1. I cannot access some of my nodes

I cannot access some of my nodes

Home Forums FABRIC General Questions and Discussion I cannot access some of my nodes

Viewing 7 posts - 1 through 7 (of 7 total)
  • Author
    Posts
  • #9735

    Dear FABRIC team,

    I hope you are doing well. I suddenly lost access to some of my nodes. I was previously able to connect, but now SSH fails with a “No route to host” error through the bastion.

    Could you please check whether there is any issue with these nodes?

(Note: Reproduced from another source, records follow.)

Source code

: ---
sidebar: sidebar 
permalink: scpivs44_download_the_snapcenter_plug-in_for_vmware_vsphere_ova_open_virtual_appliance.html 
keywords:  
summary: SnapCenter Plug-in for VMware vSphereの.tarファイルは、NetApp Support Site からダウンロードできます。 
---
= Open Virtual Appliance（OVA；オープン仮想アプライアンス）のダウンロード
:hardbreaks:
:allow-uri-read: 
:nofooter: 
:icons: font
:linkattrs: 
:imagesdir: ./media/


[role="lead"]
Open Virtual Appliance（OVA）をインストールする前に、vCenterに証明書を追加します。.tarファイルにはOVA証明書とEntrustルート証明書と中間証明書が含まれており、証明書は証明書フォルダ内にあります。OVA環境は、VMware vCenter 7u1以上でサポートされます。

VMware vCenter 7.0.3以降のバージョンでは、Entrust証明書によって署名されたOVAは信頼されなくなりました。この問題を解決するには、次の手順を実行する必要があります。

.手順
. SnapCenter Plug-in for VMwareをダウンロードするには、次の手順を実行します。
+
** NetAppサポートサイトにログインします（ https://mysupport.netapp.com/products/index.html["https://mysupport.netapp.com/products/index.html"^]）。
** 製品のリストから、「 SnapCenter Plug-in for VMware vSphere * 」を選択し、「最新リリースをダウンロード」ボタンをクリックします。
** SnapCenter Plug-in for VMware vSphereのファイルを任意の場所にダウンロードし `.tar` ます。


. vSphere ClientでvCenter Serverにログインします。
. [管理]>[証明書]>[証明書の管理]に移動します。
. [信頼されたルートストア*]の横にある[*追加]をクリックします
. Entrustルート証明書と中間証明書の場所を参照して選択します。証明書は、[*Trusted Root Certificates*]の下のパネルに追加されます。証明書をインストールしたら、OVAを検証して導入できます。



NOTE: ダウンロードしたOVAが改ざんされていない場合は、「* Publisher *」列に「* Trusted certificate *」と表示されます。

    Slice ID: d7ac84d6-d791-423f-88a0-90ccacd7880a

    node name: r-2-1 Node ID: 7b4c35dd-c7d1-4d29-9ca0-c71d21e6089e

    node name: r-2-3 Node ID: c834417a-7393-4cae-bd62-722358b6451f

    Thank you.

    Best regards,

    Fatih Berkay Sarpkaya

    #9739
    Mert Cevik
    Moderator

      Both VMs were crashed. I’m attaching the console outputs.
      console.7b4c35dd-c7d1-4d29-9ca0-c71d21e6089e-r-2-1
      console.c834417a-7393-4cae-bd62-722358b6451f-r-2-3

      I restarted them, they are online. I also attached their PCI devices (IP addresses need to be re-assigned).

      #9740

      Thank you so much. I checked the nodes, and they are working now. However, I lost connection to r-4-1 this time. Could you please also check this node?

      Slice ID: d7ac84d6-d791-423f-88a0-90ccacd7880a

      node name: r-4-1 Node ID: 33186378-c0a9-48de-a382-0e78cb209d6b

      Thank you for your time.

      Best regards,

      Fatih Berkay Sarpkaya

      #9741
      Mert Cevik
      Moderator

        Same situation. Rebooted, devices attached.

        I’m not sure what is causing this, worker node is not extremely loaded, but inside the VMs there seem to be mellanox driver issues. If you share some context about the actual experiment and traffic (generated/exchanged) we can try to understand and find a way to have it sustain reliably. Otherwise, I don’t have any clues right now. You can directly reach out if you prefer.

        #9742

        Thank you so much for your help.

        We are running a multi-AS IPv6 routing experiment with multiple router VMs organized into 6 ASes and a few endpoint VMs. The routers run FRR for BGP and OSPFv3, and we use SRv6 to steer some flows along specific paths. The crashes seem to happen when we push routing/SRv6 configuration changes across all routers at once. So far, three different routers have crashed in this way: r-2-1, r-2-3, and now r-4-1.

        The console output you sent seems to point to kernel-level issues; one looked like a Mellanox driver issue, and another looked like a possible SRv6 kernel bug. We are using Ubuntu 22.04 with kernel 5.15.0-143-generic.

        I am not sure whether this is something we can reliably fix from our side, but please let me know if you have any suggestions.

        Thank you.

        Best regards,

        Fatih Berkay Sarpkaya

        #9743

        For node “r-4-1” that you have just restored, could you please check again if its connections are correct. It was connected to “r-1-4” directly, but currently, I cannot ping between these nodes, so I thought there could be an issue between their L2 links.

        Thank you for your time.

        Best regards,

        Fatih Berkay Sarpkaya

        #9744

        Hi,

        Sorry, this could be my mistake. After the reboot, the Linux interface assignment may have changed. I can now see the connection through a different interface than before the crash.

        Thank you.

        Kind regards,

        Fatih Berkay Sarpkaya

      Viewing 7 posts - 1 through 7 (of 7 total)
      • You must be logged in to reply to this topic.